For the pilot, GEN-M has been set up in Abasan al-Kabira's municipal building.
The pilot is a cooperative efforts between Watergen, Israel’s Arava Institute for Environmental Studies, the Palestinian NGO Damour for Community Development and the Abasan al-Kabira municipality.
“Responding in accordance with our belief that every human being, regardless of race, gender or religion has a fundamental right to clean drinking water, we are helping some of Israel’s next-door neighbors gain access to freshwater, a resource that is lacking in Gaza," said Watergen in a press release. "We hope that our provision of an AWG will help solve the water crisis and serve as a step forward towards mutual collaboration in the Middle East.”
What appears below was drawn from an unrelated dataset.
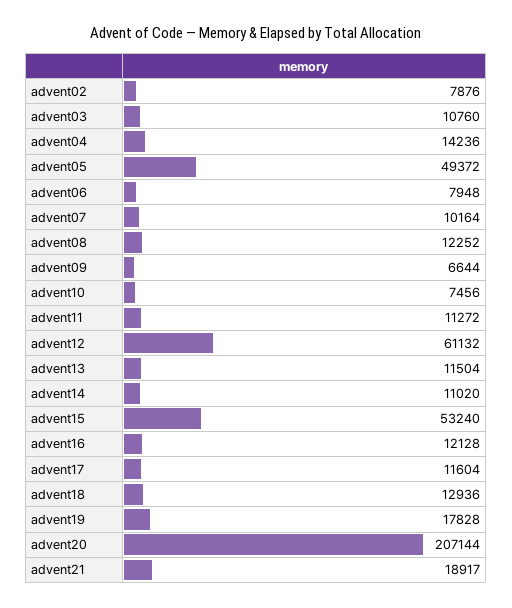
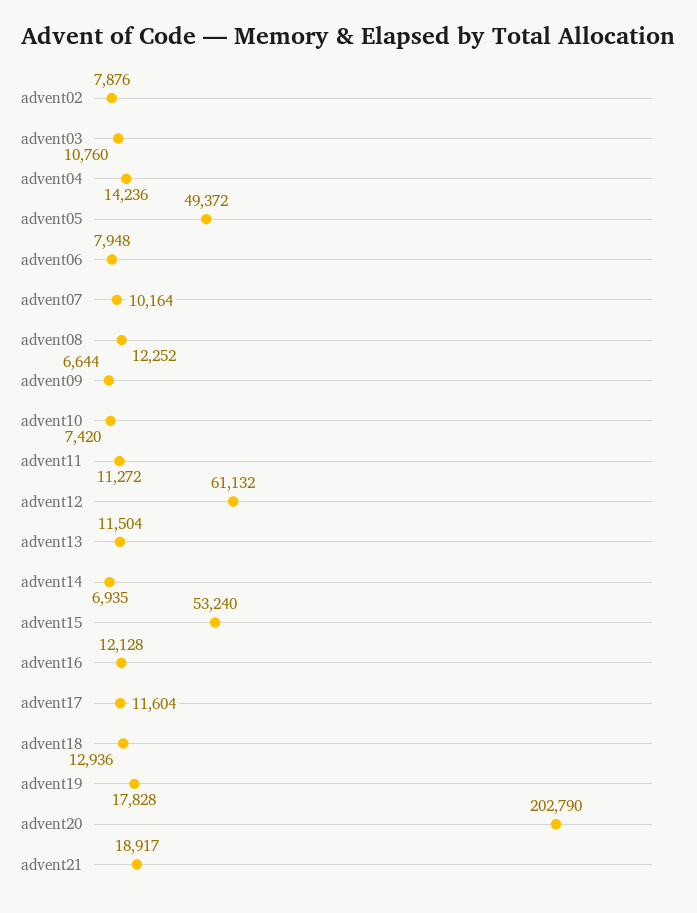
advent10: 7456 -> 7420
advent14: 11020 -> 6935
advent20: 207144 -> 202790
“The introduction of Watergen into Gaza is not only a proof of concept for a cutting edge technology but a proof of concept that Palestinians and Israelis can do more than launch attacks at each other," said David Lehrer, Director of the Arava Institute. "We can, instead, work together to improve lives, solve humanitarian problems, build trust and restore hope.”
The Coordination and Liaison Administration (CLA) to the Gaza Strip oversaw the transportation of the GEN-M into Gaza through the Kerem Shalom crossing. CLA said the shipment is part of a policy that seeks to prevent any further deterioration of the humanitarian crisis in Gaza for its lack of water.